### Task list
1. According to the article on KYB and credit underwriting, what does the appendix BV indicate?
2. From the article on KYB and credit underwriting, extract the passage that begins at the words "When a simple" and ends after the words "into their policy.", copying it word for word.
3. Continue the article on KYB and credit underwriting, picking up right after its final sentence.

How to drive accuracy and save time in KYB and credit underwriting

How to drive accuracy and save time in KYB and credit underwriting

Some businesses have clear vision of what their credit offering should look like. But sometimes, when they go about actually building it, the smallest building blocks can become huge stumbling blocks.

Building and embedding credit-based products can be operationally challenging. Despite an abundance of tools and platforms available, things are not always straightforward and obstacles abound. 

In the B2B arena, businesses validate their customers’ identities and assess their financial resilience. They rely on payment histories, but they’ll also tap into a range of 3rd party data sources as well. Sounds simple, right?

In this article I’ll share insights on challenges our partners met while introducing credit-based products, and how we were able to overcome them.

Extending credit can be daunting

It seems straightforward: connect to the database, find the company you’re looking for, fetch the data, analyze and assess it and make decisions accordingly. But in reality, it doesn’t always work like that.

KYB compliance and credit underwriting are complex, and involve cross checking data across various databases. At the root of the issue are strings - linear sequences of characters (words, or other data.) Your customers provide you with strings like company name, company ID, company address, and you need to locate these in various databases to verify the existence of the entity, and to retrieve data pertaining to it.

This is achieved through policies. These policies are built from a series of “If-Then” rules. For example, a rule that compares a provided company name with a company name in a datasource. A minor task that can be easily automated, right?

But should that white space be there? Is it “LTD” or “ltd” or “Ltd.”? Anyone familiar with KYB and credit underwriting will recognize these “issues” which can make simple data queries a pain.

When a simple task like writing rules to compare two strings is done wrong, it can adversely impact your business goals. It can impede automation and can lead to wasted resources and costly mistakes.

Removing obstacles to drive efficiency: Automation

One of our partners pulls reports from Creditsafe by registration number and then verifies the company based on the name. Name verification queries were failing due to the many variants of the appendix BV, B.V., b.v. etc. - a Dutch indication for private limited companies. The different variants were throwing off the query and the manual review team was overwhelmed.

The solution was simple: using a fuzzy match comparison would ignore case insensitivities and would prevent punctuation from throwing the system off. 

Now our partner embeds our custom built Match Ratio comparison directly into their policy.

### Records from a data source
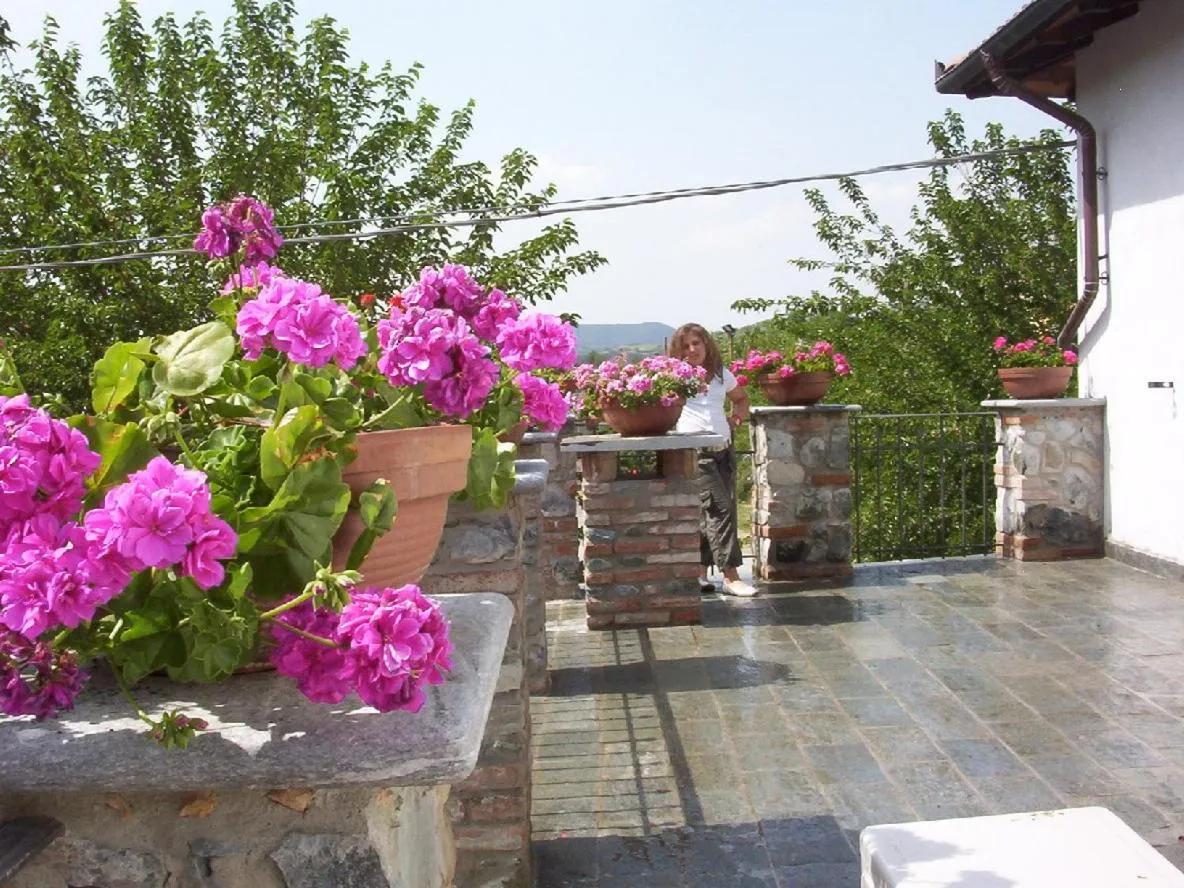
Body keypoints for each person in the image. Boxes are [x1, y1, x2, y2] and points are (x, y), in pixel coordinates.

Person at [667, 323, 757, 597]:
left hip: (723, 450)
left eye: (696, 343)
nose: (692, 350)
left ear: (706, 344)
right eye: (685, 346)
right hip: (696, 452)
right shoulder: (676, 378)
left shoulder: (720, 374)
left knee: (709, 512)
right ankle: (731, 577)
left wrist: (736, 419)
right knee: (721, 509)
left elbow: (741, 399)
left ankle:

### Answers for this exercise
1. It is a Dutch indication for private limited companies.

2.
When a simple task like writing rules to compare two strings is done wrong, it can adversely impact your business goals. It can impede automation and can lead to wasted resources and costly mistakes.

Removing obstacles to drive efficiency: Automation

One of our partners pulls reports from Creditsafe by registration number and then verifies the company based on the name. Name verification queries were failing due to the many variants of the appendix BV, B.V., b.v. etc. - a Dutch indication for private limited companies. The different variants were throwing off the query and the manual review team was overwhelmed.

The solution was simple: using a fuzzy match comparison would ignore case insensitivities and would prevent punctuation from throwing the system off. 

Now our partner embeds our custom built Match Ratio comparison directly into their policy.

3.
Removing obstacles to drive efficiency: Accuracy

Another partner wanted to consider only businesses that provided a Savings account and knock out any that didn’t as part of their underwriting process. But some borrowers supplied internally branded account types (i.e. Business Select Savings.) Their policies were not recognizing all Savings account types and many valid requests were declined.

The solution was to embed our custom Partial Ratio comparison to look for the short string “Savings” within the provided string (i.e. myBusiness Select Savings.)

Now our partner's rule is more concise - invalid applications are being declined, and credit underwriting policies are only executed on qualified applicants.

Both cases demonstrate the need for a refined mechanism to optimize KYB and underwriting to save time and resources. But there are many string types to compare, so what works best for each scenario and how many resources can a business building credit-based products allot for such cases?

How Fuzzy Wuzzy? (or which comparison to choose)

When a borrower provides a company name, ID and address, there are often discrepancies with various data sources. Fuzzy matching helps overcome these issues by comparing two strings and providing a score to attests to the similarities. Fuzzy matching is commonly used when accessing 3rd party data sources, but there are nuances.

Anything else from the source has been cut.